Say hello to “Camera Restricta,” a new concept camera by designer (and photographer) Philipp Schmitt. It’s described as a “disobedient tool for taking unique photographs.” In short, the camera searches the Web for other photos that have been captured from the same place and if too many photos are found, the camera will prevent you from taking another unoriginal photo.
A counter on the back of the camera constantly displays the number of photos that have been discovered in a 35-meter radius around the current location.
As long as the number is below a certain threshold, the camera will function and the viewfinder will show the scene:
When too many photos are detected, the rear screen turns red, a warning message pops up, and the viewfinder becomes obscured with a big red X:
This goal of this strange and restrictive system would be to ensure unique photos and help the photographer avoid contributing to the ever-growing mountain of duplicate images available online.
“Of course you can’t judge uniqueness of a photo just by counting the geotags nearby,” Schmitt writes. “Still, it might be a good indicator for the potential of taking a special photo at a place.”
One obvious side-effect is that the camera would be mostly useless for travelers visiting the world’s most popular tourist locations.
Schmitt says his concept camera could also be used to restrict photographer in certain locations — censorship that happens before a photo is taken, rather than after.
Here’s a short 4-minute video that shows how the Camera Restricta works:
The prototype camera created by Schmitt is a 3D-printed camera body with a ATTiny85 microcontroller inside. A smartphone provides the GPS, data connection, speakers, and rear screen.
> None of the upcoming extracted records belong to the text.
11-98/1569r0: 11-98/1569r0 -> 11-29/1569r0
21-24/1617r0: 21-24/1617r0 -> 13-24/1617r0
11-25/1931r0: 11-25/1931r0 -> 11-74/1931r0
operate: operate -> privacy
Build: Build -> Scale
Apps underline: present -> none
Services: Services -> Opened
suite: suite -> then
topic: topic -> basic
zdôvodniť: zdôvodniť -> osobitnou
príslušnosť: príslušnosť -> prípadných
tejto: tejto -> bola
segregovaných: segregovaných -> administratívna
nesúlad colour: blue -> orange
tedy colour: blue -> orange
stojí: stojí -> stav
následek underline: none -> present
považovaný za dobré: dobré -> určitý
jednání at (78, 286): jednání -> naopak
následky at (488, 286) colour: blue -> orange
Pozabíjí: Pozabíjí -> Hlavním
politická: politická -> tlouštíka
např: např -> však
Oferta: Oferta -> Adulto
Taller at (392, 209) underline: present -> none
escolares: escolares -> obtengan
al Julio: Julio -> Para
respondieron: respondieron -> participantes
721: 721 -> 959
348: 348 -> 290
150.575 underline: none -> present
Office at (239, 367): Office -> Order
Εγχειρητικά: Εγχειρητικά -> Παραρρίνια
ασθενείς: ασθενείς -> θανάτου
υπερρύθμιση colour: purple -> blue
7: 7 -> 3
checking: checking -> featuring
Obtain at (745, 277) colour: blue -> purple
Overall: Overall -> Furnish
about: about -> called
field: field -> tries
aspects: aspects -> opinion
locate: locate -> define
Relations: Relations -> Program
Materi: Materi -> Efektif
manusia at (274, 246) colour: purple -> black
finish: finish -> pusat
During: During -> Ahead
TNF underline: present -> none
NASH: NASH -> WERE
On the phone is a custom app that searches Flickr and Panoramio for nearby photos.
Schmitt says the camera is not only a piece about censorship, but also a device that questions our practice of photography in world in which there’s an infinite stream of images being created.
“Camera Restricta introduces new limitations to prevent an overflow of digital imagery,” he says. “As a byproduct, these limitations also bring about new sensations like the thrill of being the first or last person to photograph a certain place.”